● **Provided information**
----

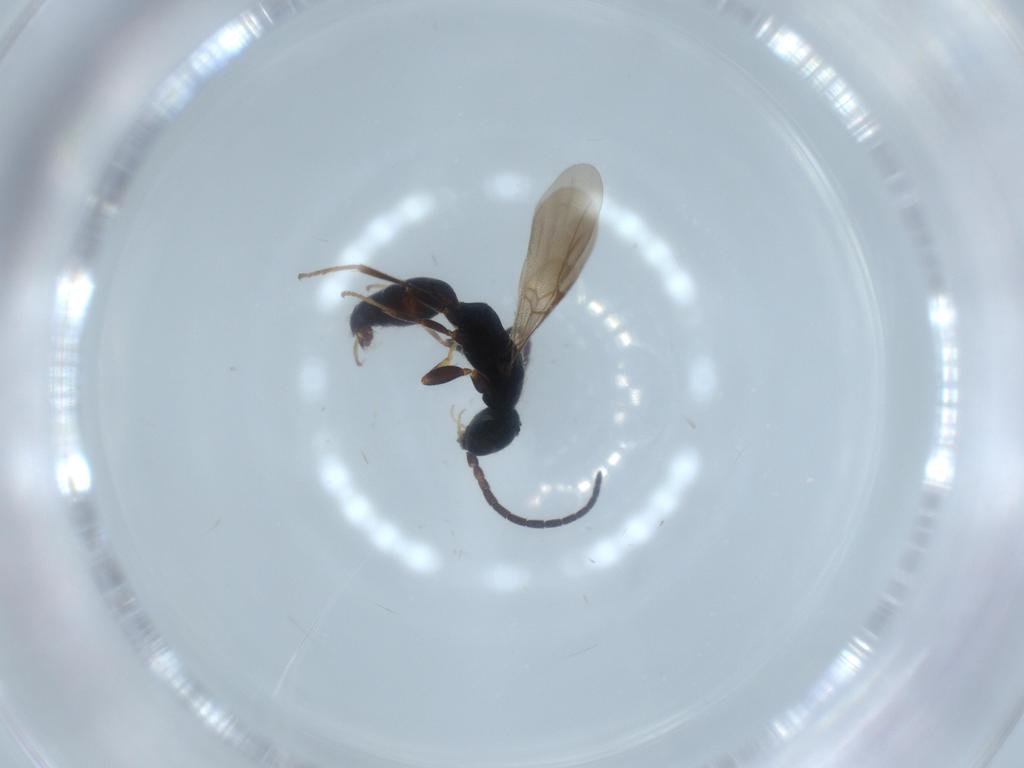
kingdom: Animalia
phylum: Arthropoda
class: Insecta
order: Hymenoptera
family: Bethylidae
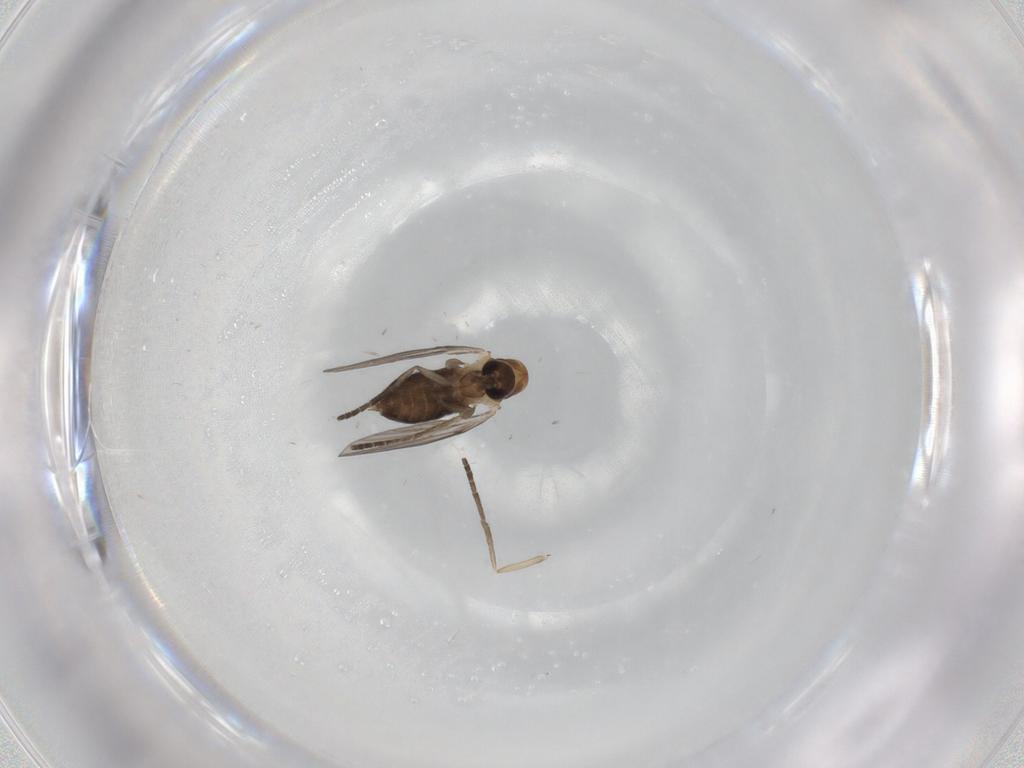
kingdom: Animalia
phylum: Arthropoda
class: Insecta
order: Diptera
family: Psychodidae
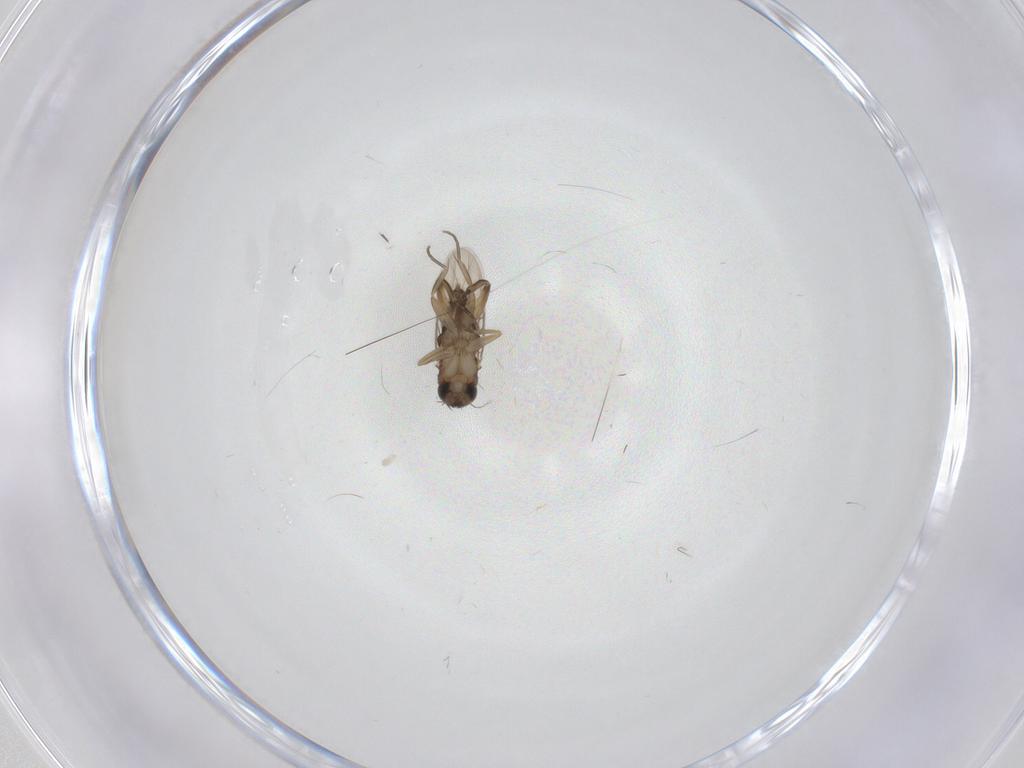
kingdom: Animalia
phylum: Arthropoda
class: Insecta
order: Diptera
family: Phoridae
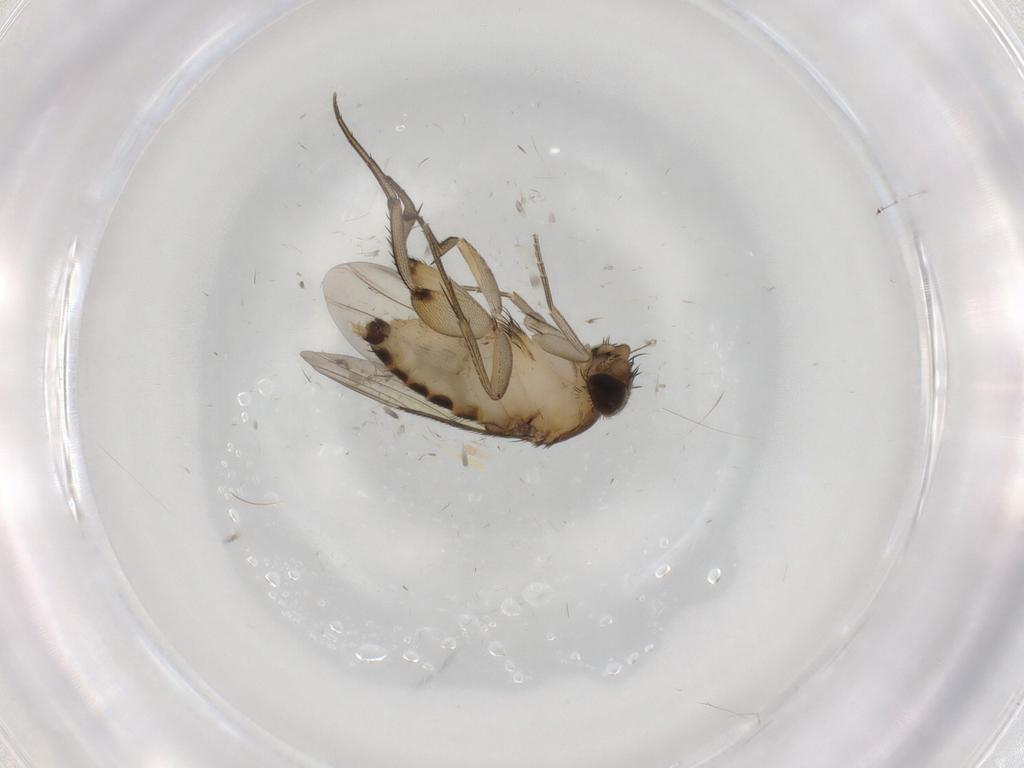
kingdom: Animalia
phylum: Arthropoda
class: Insecta
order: Diptera
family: Phoridae
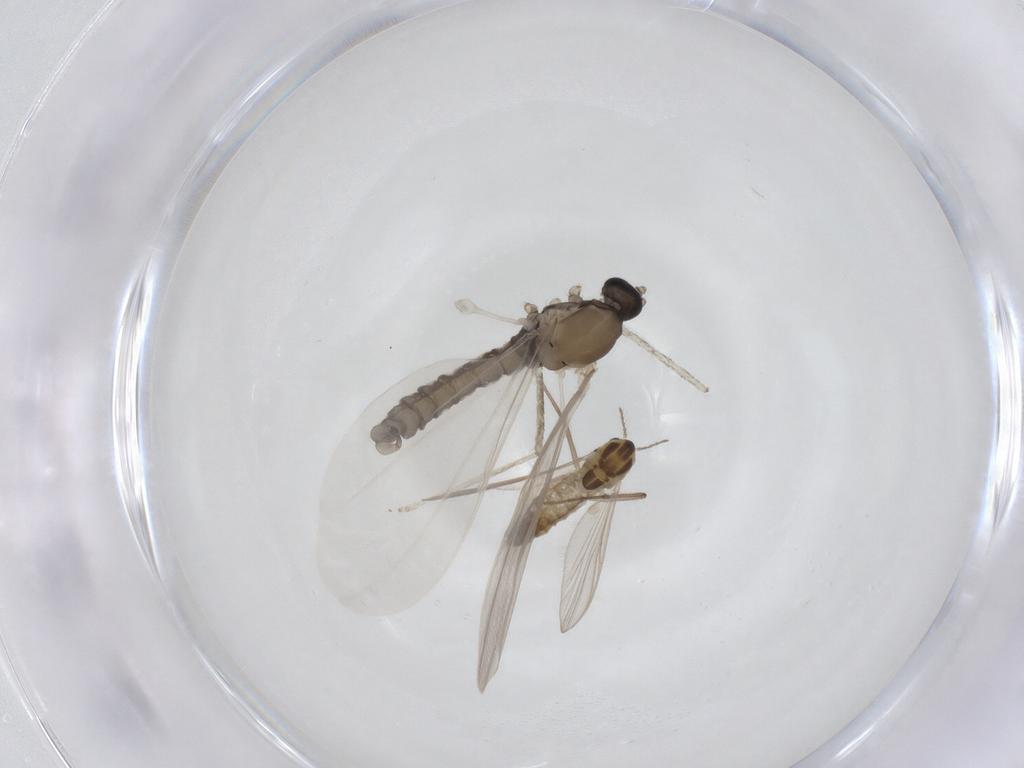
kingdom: Animalia
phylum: Arthropoda
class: Insecta
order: Diptera
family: Chironomidae
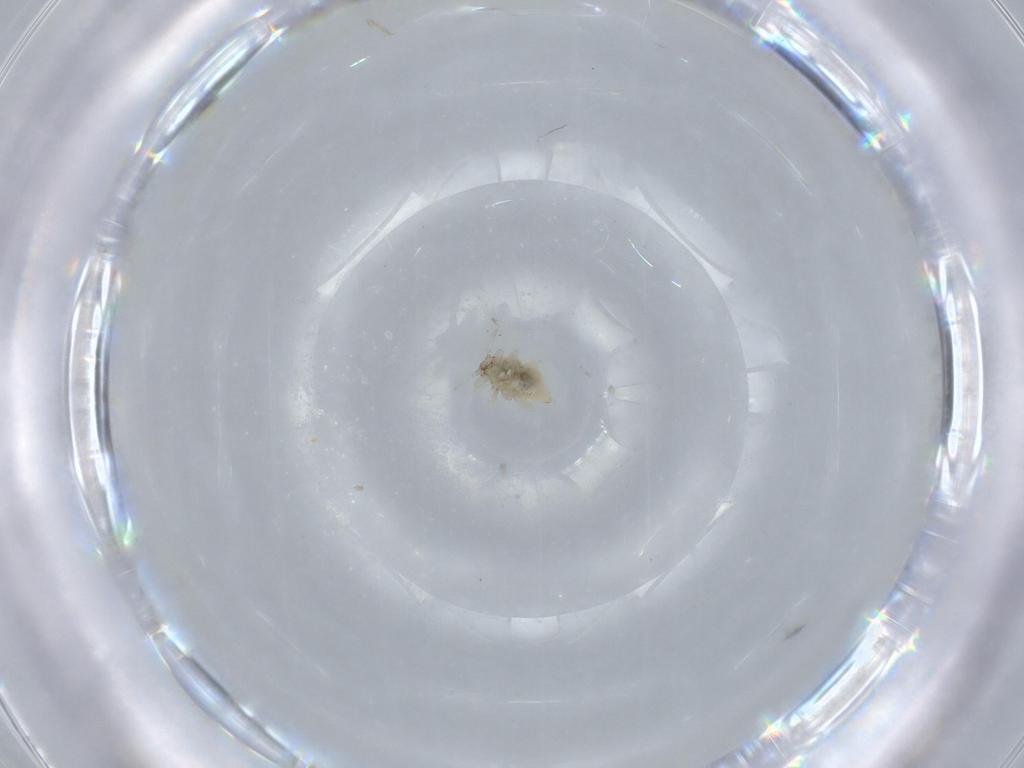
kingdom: Animalia
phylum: Arthropoda
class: Insecta
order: Neuroptera
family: Coniopterygidae
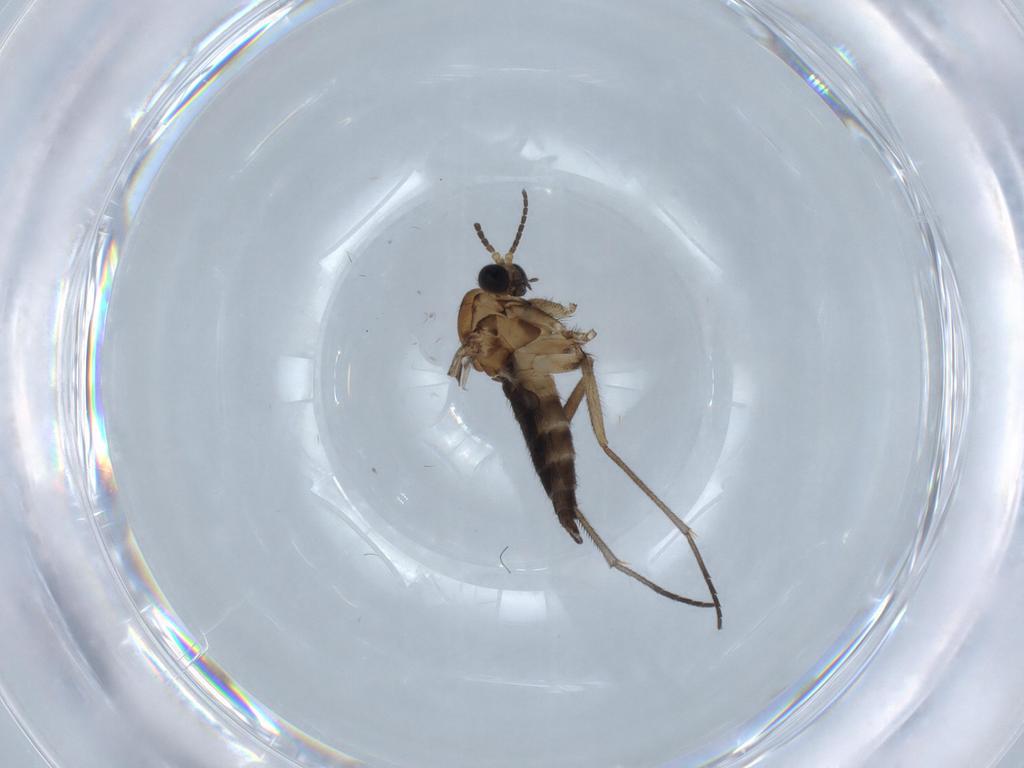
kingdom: Animalia
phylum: Arthropoda
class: Insecta
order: Diptera
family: Sciaridae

----

● **Exercise objective**
Please pull out the kingdom, phylum, class, order, and family lines from all seven records above, copying each one word for word. Leave the pictures out of your answer.

● **The reply**
kingdom: Animalia
phylum: Arthropoda
class: Insecta
order: Hymenoptera
family: Bethylidae
kingdom: Animalia
phylum: Arthropoda
class: Insecta
order: Diptera
family: Psychodidae
kingdom: Animalia
phylum: Arthropoda
class: Insecta
order: Diptera
family: Phoridae
kingdom: Animalia
phylum: Arthropoda
class: Insecta
order: Diptera
family: Phoridae
kingdom: Animalia
phylum: Arthropoda
class: Insecta
order: Diptera
family: Chironomidae
kingdom: Animalia
phylum: Arthropoda
class: Insecta
order: Neuroptera
family: Coniopterygidae
kingdom: Animalia
phylum: Arthropoda
class: Insecta
order: Diptera
family: Sciaridae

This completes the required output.